宇宙日記

 一昨日、景観について書きましたが、看板なり景観を損なっているものを、もっと上空から見るとどうでしょうか。たとえば、飛行機に乗って下を見たときの景観を壊しているものは何かというと、看板ではありませんし、電柱でもありません。私から見ると、それは「ゴルフ場」の気がします。ゴルフ場ラッシュの地域の上を飛ぶと、山肌は削り取られ、川は茶色によどみ、見るからに無残です。山が開発され、町ができ、道が敷かれる景色は、それと比べるとあまり、自然を破壊しているようには見えないほどです。本当は問題なのでしょうが、上空に上がると違ったものが見えてきます。もっと、上空から日本、地球を見るとどう見えるのでしょうか。昨日、知人からある本をいただきました。「宇宙日記」(世界文化社)という本です。この本は、ディスカバリー号に乗っていた15日間のことを、野口聡一さんがシャトル内で日記として書いたものです。この本の「はじめに」に、宇宙から見た地球の景観のことが書かれています。そのなかに書かれている文章に、
「実際に宇宙空間に出て見た地球はすばらしいものだった。宇宙船の中から見るのと、船外活動中に見るのは本質的な違いがある。」
とあるように、今までの宇宙飛行士が地球を見たときの感想と違うものがあるようです。最初に宇宙船から地球を見たガガーリンが「地球は青かった。」と言って有名になりましたが、野口さんは、宇宙船内からガラス越しに見る地球は、景色を見ている感じだそうです。というのは、機械のある船内と、外の景色は違うものとして見えるからだそうです。それに引き換え、船外活動をしているときに見る景色は違うようです。私も、飛行機から見る景色は、やはり、どこか傍観者的なところがあります。では、野口さんは、宇宙船から外に出て、地球がどう見えたのでしょうか。

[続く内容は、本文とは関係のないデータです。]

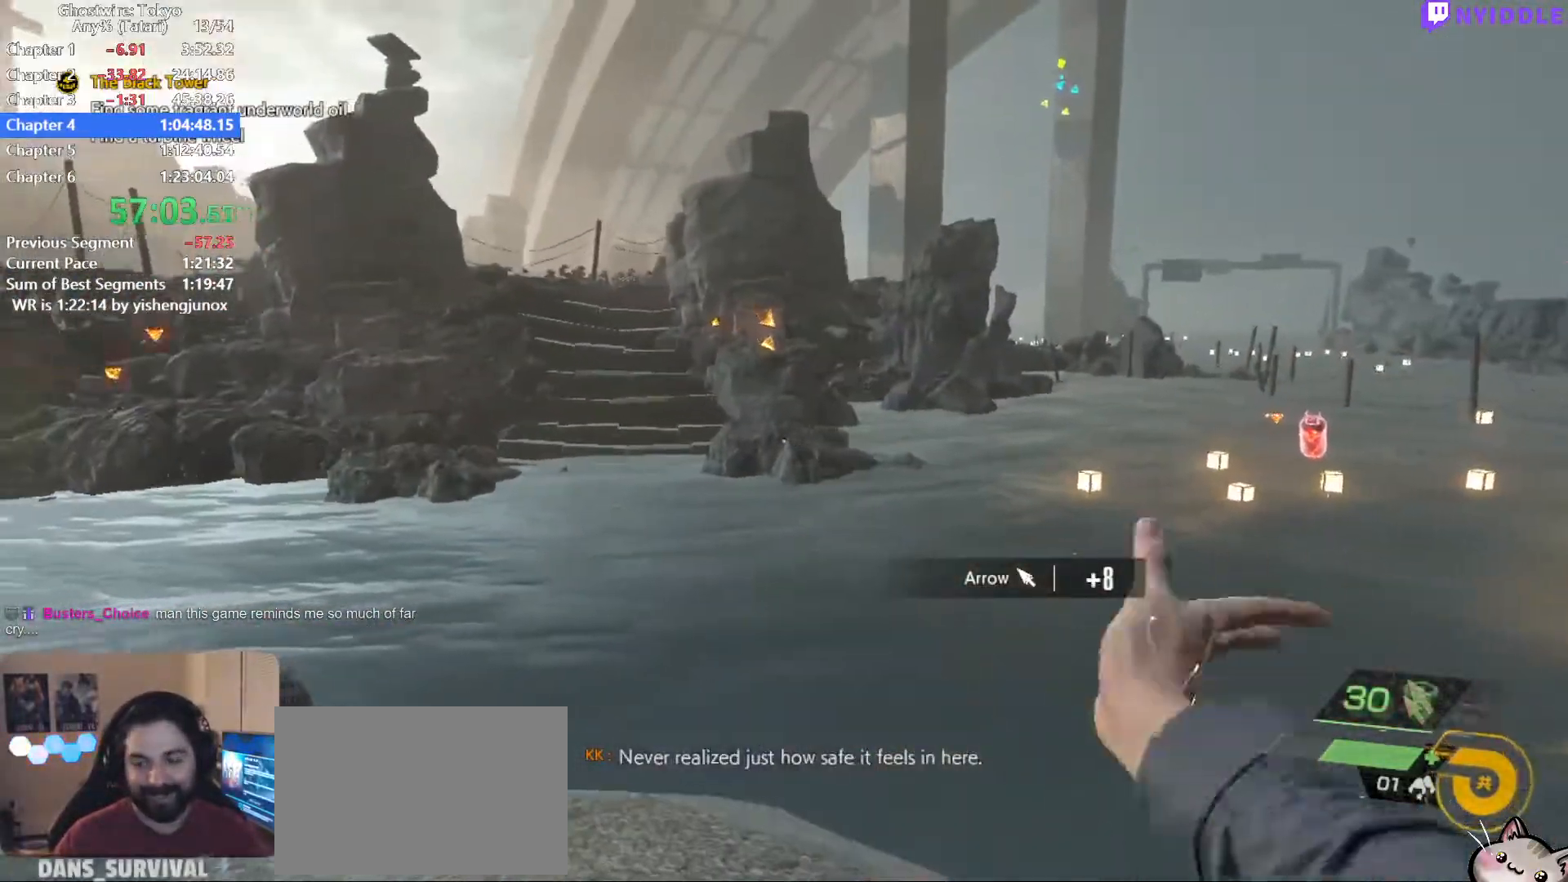
{"keys": [], "mouse": ["right"], "events": [[50, "mouse_right", "down"]]}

「同じように宇宙空間に漂う同士として、ある意味地球と対等な立場で向き合うことができる。二次元的な景色でなく、三次元的な、まるで意識を持った存在として地球を感じることができる。それが、圧倒的な存在感であり、手を伸ばせば届きそうなリアリティーであり、生命の輝きに満ち溢れた天体であるのだ。」
 私たちも、地球の上で、地球そのものと一体となって生き、生活をしているのです。決して、どちらがどちらを征服するのでもなく、どちらが優位に立つというわけでもなく、ともに生きているのです。どうも、それを忘れている気がします。そのことを、野口さんは、こう言っています。
「宇宙飛行をして外から地球を見るという経験は人を変えずにはいられない。なにしろ生まれて以来見てきた全ての人々、全ての生命、全ての景色、全ての出来事は、目の前にある球体で起きたことなのだから。」
 私たち人間でさえも、地球という景観の中のひとつなのでしょう。そう考えると、「景観を壊しているのは、人間である。」といわれないように、そこでの生活を考えないといけないのかもしれません。この球体のなかで、自然を壊していくというのは、人間を壊しているということにつながるからです。野口さんの「宇宙日記」を読んでいて、自分自身が宇宙の船外活動をしながら地球を眺めている気になってしまったのかもしれませんね。